*EXERCISE DIRECTIONS*. Everything below from the line with "Questions fréquentes —" through the line with "Слишком жидкая также считается отклонением от" must be retyped exactly, except the pictures.

*EXCERPTED DATA*.
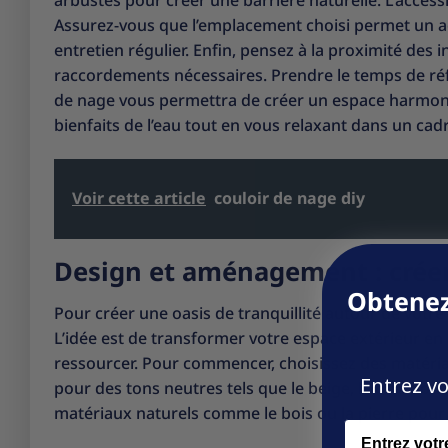
arbustes pour créer une barrière naturelle. L’access
Assurez-vous que l’emplacement choisi permet un acc
entretien régulier. Enfin, pensez à la proximité des in
raccordements nécessaires. Prendre le temps de réfl
de nage vous permettra de créer un espace harmoni
bienfaits de l’eau tout en vous relaxant dans un cadr
Voir cette article
couloir de nage diy
Design et aménagement : créer 
Obtenez
Pour créer une oasis de tranquillité autour de votre
L’idée est de transformer votre espace extérieur en
ressourcer. Pour commencer, choisissez des matériaux
Entrez vo
pour des tons neutres tels que le beige, le blanc ou 
matériaux naturels comme le bois ou la pierre pour 
Name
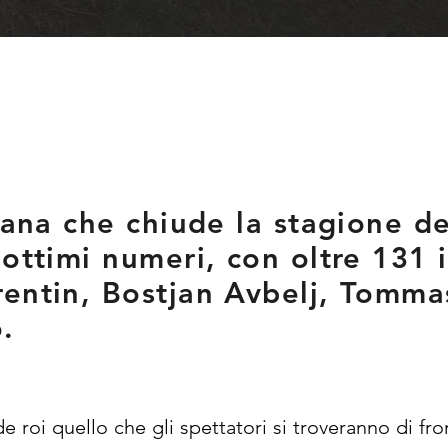
iana che chiude la stagione de
ottimi numeri, con oltre 131 is
rentin, Bostjan Avbelj, Tomma
.
e roi quello che gli spettatori si troveranno di fr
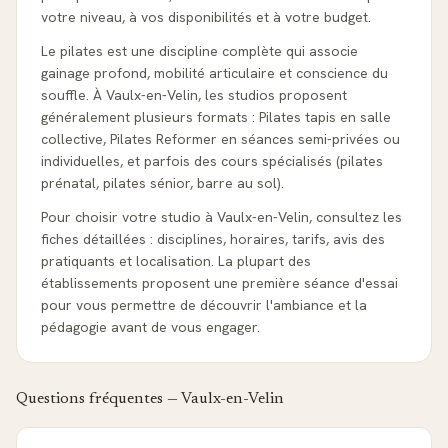
votre niveau, à vos disponibilités et à votre budget.
Le pilates est une discipline complète qui associe
gainage profond, mobilité articulaire et conscience du
souffle. À Vaulx-en-Velin, les studios proposent
généralement plusieurs formats : Pilates tapis en salle
collective, Pilates Reformer en séances semi-privées ou
individuelles, et parfois des cours spécialisés (pilates
prénatal, pilates sénior, barre au sol).
Pour choisir votre studio à Vaulx-en-Velin, consultez les
fiches détaillées : disciplines, horaires, tarifs, avis des
pratiquants et localisation. La plupart des
établissements proposent une première séance d'essai
pour vous permettre de découvrir l'ambiance et la
pédagogie avant de vous engager.
Questions fréquentes —
Vaulx-en-Velin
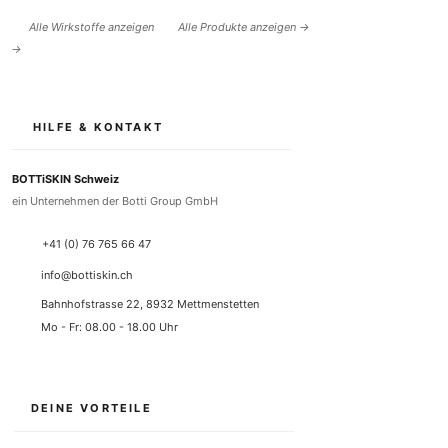
Alle Wirkstoffe anzeigen
Alle Produkte anzeigen →
→
HILFE & KONTAKT
BOTTiSKIN Schweiz
ein Unternehmen der Botti Group GmbH
+41 (0) 76 765 66 47
info@bottiskin.ch
Bahnhofstrasse 22, 8932 Mettmenstetten
Mo - Fr:
08.00 - 18.00
Uhr
DEINE VORTEILE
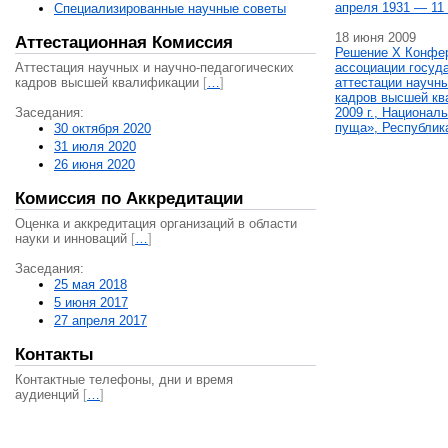
апреля 1931 — 11 
Специализированные научные советы
18 июня 2009
Аттестационная Комиссия
Решение X Конфе
Аттестация научных и научно-педагогических
ассоциации госуд
кадров высшей квалификации
[
…
]
аттестации научны
кадров высшей кв
Заседания:
2009 г., Национал
пуща», Республик
30 октября 2020
31 июля 2020
26 июня 2020
Комиссия по Аккредитации
Оценка и аккредитация организаций в области
науки и инноваций
[
…
]
Заседания:
25 мая 2018
5 июня 2017
27 апреля 2017
Контакты
Контактные телефоны, дни и время
аудиенций
[
…
]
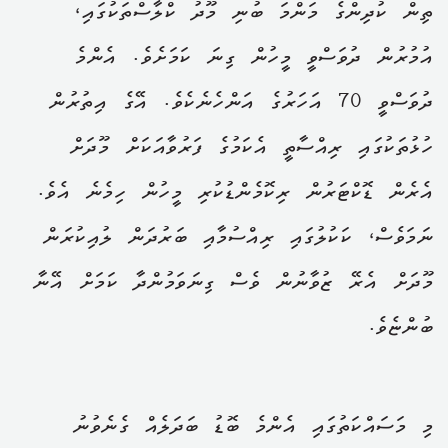
ތިން ކުދިންގެ މަންމަ ބުނި މޫދު ކްލާސްތަކުގައި،
އުމުރުން ދުވަސްވީ މީހުން ގިނަ ކަމަށެވެ. އެންމެ
ދުވަސްވީ 70 އަހަރުގެ އަންހެނެކެވެ. އޭގެ އިތުރުން
ހުޅުތަކުގައި ރިއްސާތީ އެކަމުގެ ފަރުވާއަކަށް މޫދަށް
އެރެން ޑޮކްޓަރުން ރިކޮމެންޑުކުރި މީހުން ހިމެނެ އެވެ.
ނަމަވެސް، ކަކުލުގައި ރިއްސުމާއި ބަރުދަން ލުއިކުރަން
މޫދަށް އެރޭ ޒުވާނުން ވެސް ގިނަވަމުންދާ ކަމަށް އޭނާ
ބުންޏެވެ.
މި މަސައްކަތުގައި އެންމެ ބޮޑު ބަދަލެއް ގެނެވުނު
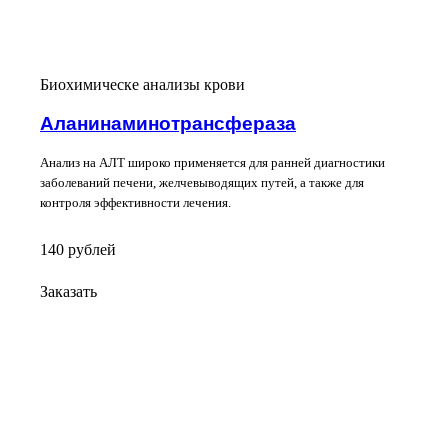
Биохимическе анализы крови
Аланинаминотрансфераза
Анализ на АЛТ широко применяется для ранней диагностики
заболеваний печени, желчевыводящих путей, а также для
контроля эффективности лечения.
140
руб
лей
Заказать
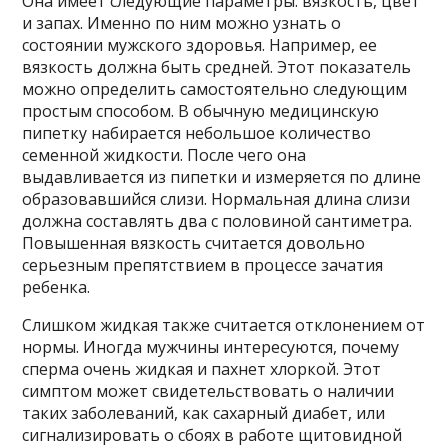
Она имеет следующие параметры: вязкость, цвет
и запах. Именно по ним можно узнать о
состоянии мужского здоровья. Например, ее
вязкость должна быть средней. Этот показатель
можно определить самостоятельно следующим
простым способом. В обычную медицинскую
пипетку набирается небольшое количество
семенной жидкости. После чего она
выдавливается из пипетки и измеряется по длине
образовавшийся слизи. Нормальная длина слизи
должна составлять два с половиной сантиметра.
Повышенная вязкость считается довольно
серьезным препятствием в процессе зачатия
ребенка.
Слишком жидкая также считается отклонением от
нормы. Иногда мужчины интересуются, почему
сперма очень жидкая и пахнет хлоркой. Этот
симптом может свидетельствовать о наличии
таких заболеваний, как сахарный диабет, или
сигнализировать о сбоях в работе щитовидной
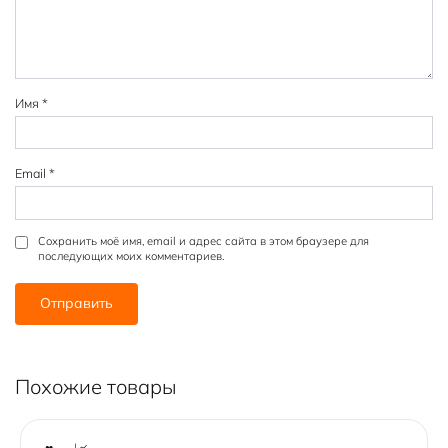
д
д
д
д
д
Имя
*
Email
*
Сохранить моё имя, email и адрес сайта в этом браузере для
последующих моих комментариев.
Похожие товары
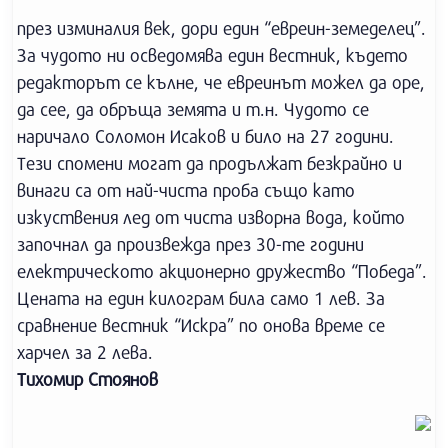
през изминалия век, дори един “евреин-земеделец”.
За чудото ни осведомява един вестник, където
редакторът се кълне, че евреинът можел да оре,
да сее, да обръща земята и т.н. Чудото се
наричало Соломон Исаков и било на 27 години.
Тези спомени могат да продължат безкрайно и
винаги са от най-чиста проба също като
изкуствения лед от чиста изворна вода, който
започнал да произвежда през 30-те години
електрическото акционерно дружество “Победа”.
Цената на един килограм била само 1 лев. За
сравнение вестник “Искра” по онова време се
харчел за 2 лева.
Тихомир Стоянов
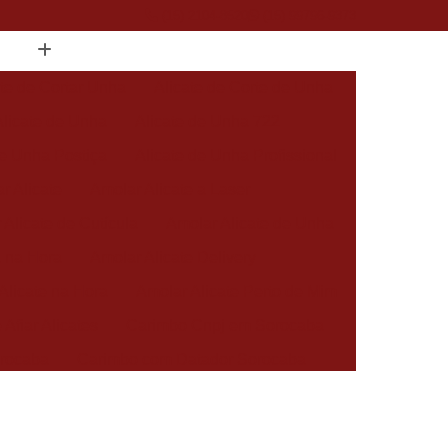
(15) 2104-8520
(15) 99796-9373
ate de Cortar Unha
Alicate de Corte de Unha
Alicate de Unha
Alicate de Unha 722
de Unha Postiça
Alicate de Unha Profissional
r Alicate
Amolar Alicate a Laser
 Alicate de Cutícula
Amolar Alicate de Unha
a na Hora
Amolar Alicate Delivery
Alicate na Hora
Amolar Alicate Perto de Mim
 Afiar Alicates
Carimbo Cnpj em Sorocaba
rocaba
Carimbo com Datador Sorocaba
Carimbo de Enfermagem em Sorocaba
 Zona Norte de Sorocaba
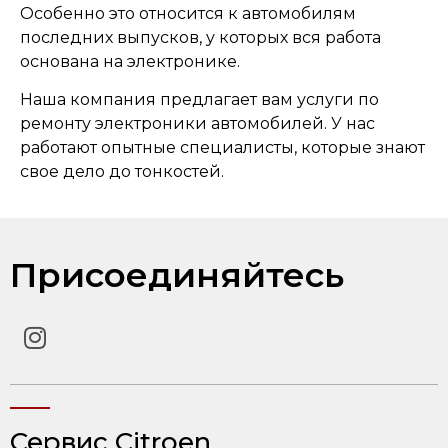
Особенно это относится к автомобилям
последних выпусков, у которых вся работа
основана на электронике.
Наша компания предлагает вам услуги по
ремонту электроники автомобилей. У нас
работают опытные специалисты, которые знают
свое дело до тонкостей.
Присоединяйтесь
Сервис Citroen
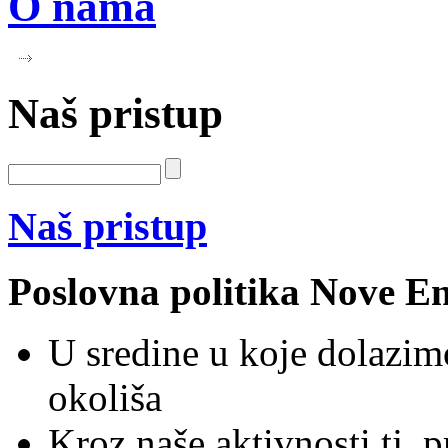
O nama
Naš pristup
Naš pristup
Poslovna politika Nove Ene
U sredine u koje dolazim
okoliša
Kroz naše aktivnosti tj.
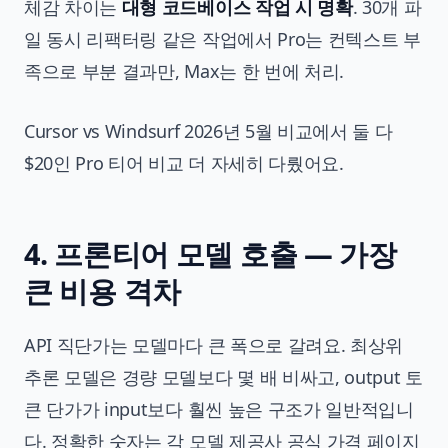
체감 차이는
대형 코드베이스 작업 시 명확
. 30개 파
일 동시 리팩터링 같은 작업에서 Pro는 컨텍스트 부
족으로 부분 결과만, Max는 한 번에 처리.
Cursor vs Windsurf 2026년 5월 비교
에서 둘 다
$20인 Pro 티어 비교 더 자세히 다뤘어요.
4. 프론티어 모델 호출 — 가장
큰 비용 격차
API 직단가는 모델마다 큰 폭으로 갈려요. 최상위
추론 모델은 경량 모델보다 몇 배 비싸고, output 토
큰 단가가 input보다 훨씬 높은 구조가 일반적입니
다. 정확한 숫자는 각 모델 제공사 공식 가격 페이지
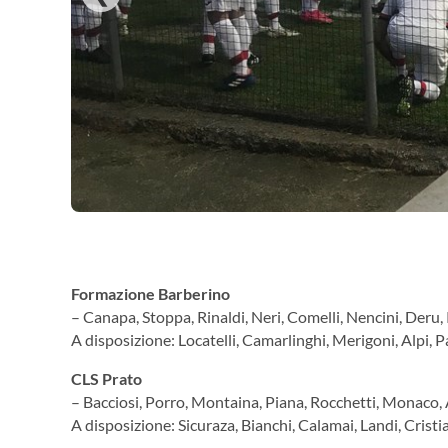
Formazione Barberino
– Canapa, Stoppa, Rinaldi, Neri, Comelli, Nencini, Deru, 
A disposizione: Locatelli, Camarlinghi, Merigoni, Alpi, Pa
CLS Prato
– Bacciosi, Porro, Montaina, Piana, Rocchetti, Monaco, A
A disposizione: Sicuraza, Bianchi, Calamai, Landi, Cristi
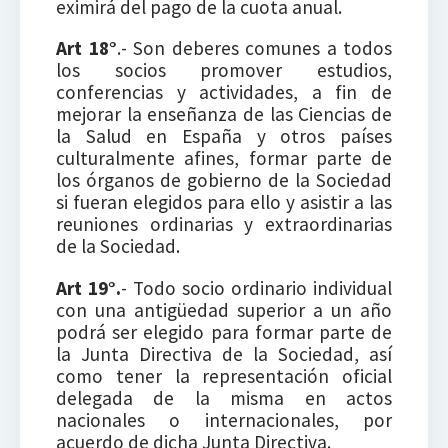
eximirá del pago de la cuota anual.
Art 18°
.- Son deberes comunes a todos
los socios promover estudios,
conferencias y actividades, a fin de
mejorar la enseñanza de las Ciencias de
la Salud en España y otros países
culturalmente afines, formar parte de
los órganos de gobierno de la Sociedad
si fueran elegidos para ello y asistir a las
reuniones ordinarias y extraordinarias
de la Sociedad.
Art 19°.
- Todo socio ordinario individual
con una antigüedad superior a un año
podrá ser elegido para formar parte de
la Junta Directiva de la Sociedad, así
como tener la representación oficial
delegada de la misma en actos
nacionales o internacionales, por
acuerdo de dicha Junta Directiva.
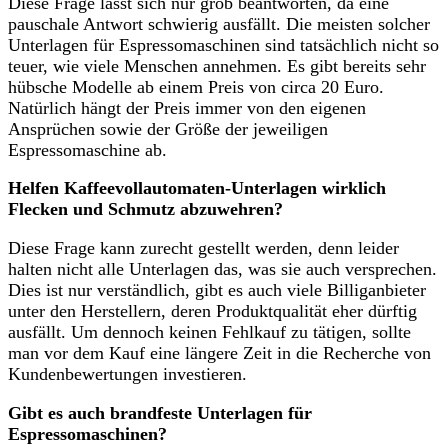
Diese Frage lässt sich nur grob beantworten, da eine
pauschale Antwort schwierig ausfällt. Die meisten solcher
Unterlagen für Espressomaschinen sind tatsächlich nicht so
teuer, wie viele Menschen annehmen. Es gibt bereits sehr
hübsche Modelle ab einem Preis von circa 20 Euro.
Natürlich hängt der Preis immer von den eigenen
Ansprüchen sowie der Größe der jeweiligen
Espressomaschine ab.
Helfen Kaffeevollautomaten-Unterlagen wirklich
Flecken und Schmutz abzuwehren?
Diese Frage kann zurecht gestellt werden, denn leider
halten nicht alle Unterlagen das, was sie auch versprechen.
Dies ist nur verständlich, gibt es auch viele Billiganbieter
unter den Herstellern, deren Produktqualität eher dürftig
ausfällt. Um dennoch keinen Fehlkauf zu tätigen, sollte
man vor dem Kauf eine längere Zeit in die Recherche von
Kundenbewertungen investieren.
Gibt es auch brandfeste Unterlagen für
Espressomaschinen?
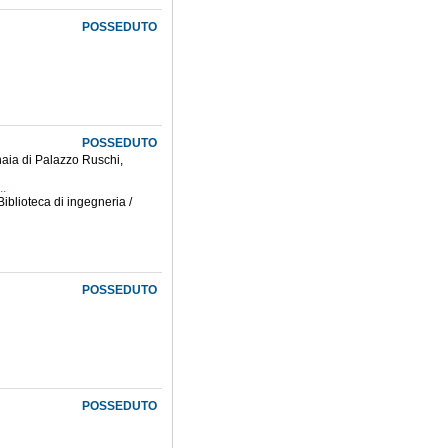
POSSEDUTO
POSSEDUTO
onaia di Palazzo Ruschi,
..
Biblioteca di ingegneria /
POSSEDUTO
POSSEDUTO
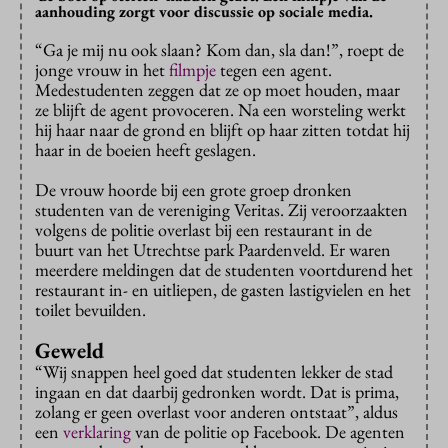
aanhouding zorgt voor discussie op sociale media.
“Ga je mij nu ook slaan? Kom dan, sla dan!”, roept de
jonge vrouw in het
filmpje
tegen een agent.
Medestudenten zeggen dat ze op moet houden, maar
ze blijft de agent provoceren. Na een worsteling werkt
hij haar naar de grond en blijft op haar zitten totdat hij
haar in de boeien heeft geslagen.
De vrouw hoorde bij een grote groep dronken
studenten van de vereniging Veritas. Zij veroorzaakten
volgens de politie overlast bij een restaurant in de
buurt van het Utrechtse park Paardenveld. Er waren
meerdere meldingen dat de studenten voortdurend het
restaurant in- en uitliepen, de gasten lastigvielen en het
toilet bevuilden.
Geweld
“Wij snappen heel goed dat studenten lekker de stad
ingaan en dat daarbij gedronken wordt. Dat is prima,
zolang er geen overlast voor anderen ontstaat”, aldus
een
verklaring
van de politie op Facebook. De agenten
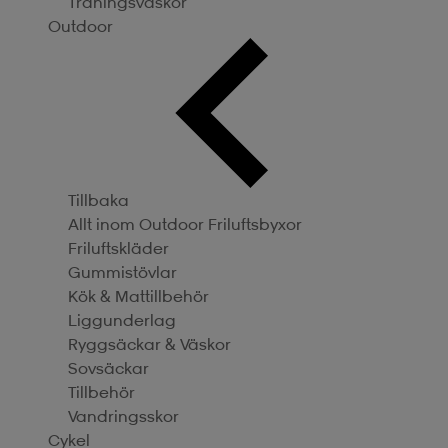
Träningsväskor
Outdoor
Tillbaka
Allt inom Outdoor
Friluftsbyxor
Friluftskläder
Gummistövlar
Kök & Mattillbehör
Liggunderlag
Ryggsäckar & Väskor
Sovsäckar
Tillbehör
Vandringsskor
Cykel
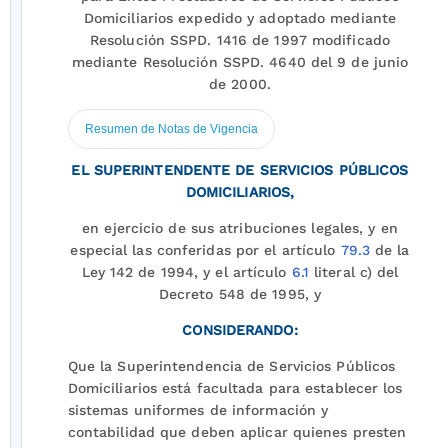
Domiciliarios expedido y adoptado mediante
Resolución SSPD. 1416 de 1997 modificado
mediante Resolución SSPD. 4640 del 9 de junio
de 2000.
Resumen de Notas de Vigencia
EL SUPERINTENDENTE DE SERVICIOS PÚBLICOS
DOMICILIARIOS,
en ejercicio de sus atribuciones legales, y en
especial las conferidas por el artículo
79.3
de la
Ley 142 de 1994, y el artículo
6.1
literal c) del
Decreto 548 de 1995, y
CONSIDERANDO:
Que la Superintendencia de Servicios Públicos
Domiciliarios está facultada para establecer los
sistemas uniformes de información y
contabilidad que deben aplicar quienes presten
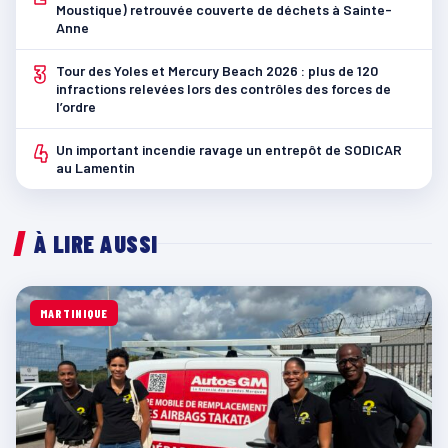
Moustique) retrouvée couverte de déchets à Sainte-
Anne
3
Tour des Yoles et Mercury Beach 2026 : plus de 120
infractions relevées lors des contrôles des forces de
l’ordre
4
Un important incendie ravage un entrepôt de SODICAR
au Lamentin
À LIRE AUSSI
MARTINIQUE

*ANSWER BOX*.
Questions fréquentes —
Vaulx-en-Velin
Alle Wirkstoffe anzeigen
Alle Produkte anzeigen →
→
HILFE & KONTAKT
BOTTiSKIN Schweiz
ein Unternehmen der Botti Group GmbH
+41 (0) 76 765 66 47
info@bottiskin.ch
Bahnhofstrasse 22, 8932 Mettmenstetten
Mo - Fr:
08.00 - 18.00
Uhr
DEINE VORTEILE
апреля 1931 — 11 
Специализированные научные советы
18 июня 2009
Аттестационная Комиссия
Решение X Конфе
Аттестация научных и научно-педагогических
ассоциации госуд
кадров высшей квалификации
[
…
]
аттестации научны
кадров высшей кв
Заседания:
2009 г., Национал
пуща», Республик
30 октября 2020
31 июля 2020
26 июня 2020
Комиссия по Аккредитации
Оценка и аккредитация организаций в области
науки и инноваций
[
…
]
Заседания:
25 мая 2018
5 июня 2017
27 апреля 2017
Контакты
Контактные телефоны, дни и время
аудиенций
[
…
]
ތިން ކުދިންގެ މަންމަ ބުނި މޫދު ކްލާސްތަކުގައި،
އުމުރުން ދުވަސްވީ މީހުން ގިނަ ކަމަށެވެ. އެންމެ
ދުވަސްވީ 70 އަހަރުގެ އަންހެނެކެވެ. އޭގެ އިތުރުން
ހުޅުތަކުގައި ރިއްސާތީ އެކަމުގެ ފަރުވާއަކަށް މޫދަށް
އެރެން ޑޮކްޓަރުން ރިކޮމެންޑުކުރި މީހުން ހިމެނެ އެވެ.
ނަމަވެސް، ކަކުލުގައި ރިއްސުމާއި ބަރުދަން ލުއިކުރަން
މޫދަށް އެރޭ ޒުވާނުން ވެސް ގިނަވަމުންދާ ކަމަށް އޭނާ
ބުންޏެވެ.
މި މަސައްކަތުގައި އެންމެ ބޮޑު ބަދަލެއް ގެނެވުނު
Биохимическе анализы крови
Аланинаминотрансфераза
Анализ на АЛТ широко применяется для ранней диагностики
заболеваний печени, желчевыводящих путей, а также для
контроля эффективности лечения.
140
руб
лей
Заказать
Она имеет следующие параметры: вязкость, цвет
и запах. Именно по ним можно узнать о
состоянии мужского здоровья. Например, ее
вязкость должна быть средней. Этот показатель
можно определить самостоятельно следующим
простым способом. В обычную медицинскую
пипетку набирается небольшое количество
семенной жидкости. После чего она
выдавливается из пипетки и измеряется по длине
образовавшийся слизи. Нормальная длина слизи
должна составлять два с половиной сантиметра.
Повышенная вязкость считается довольно
серьезным препятствием в процессе зачатия
ребенка.
Слишком жидкая также считается отклонением от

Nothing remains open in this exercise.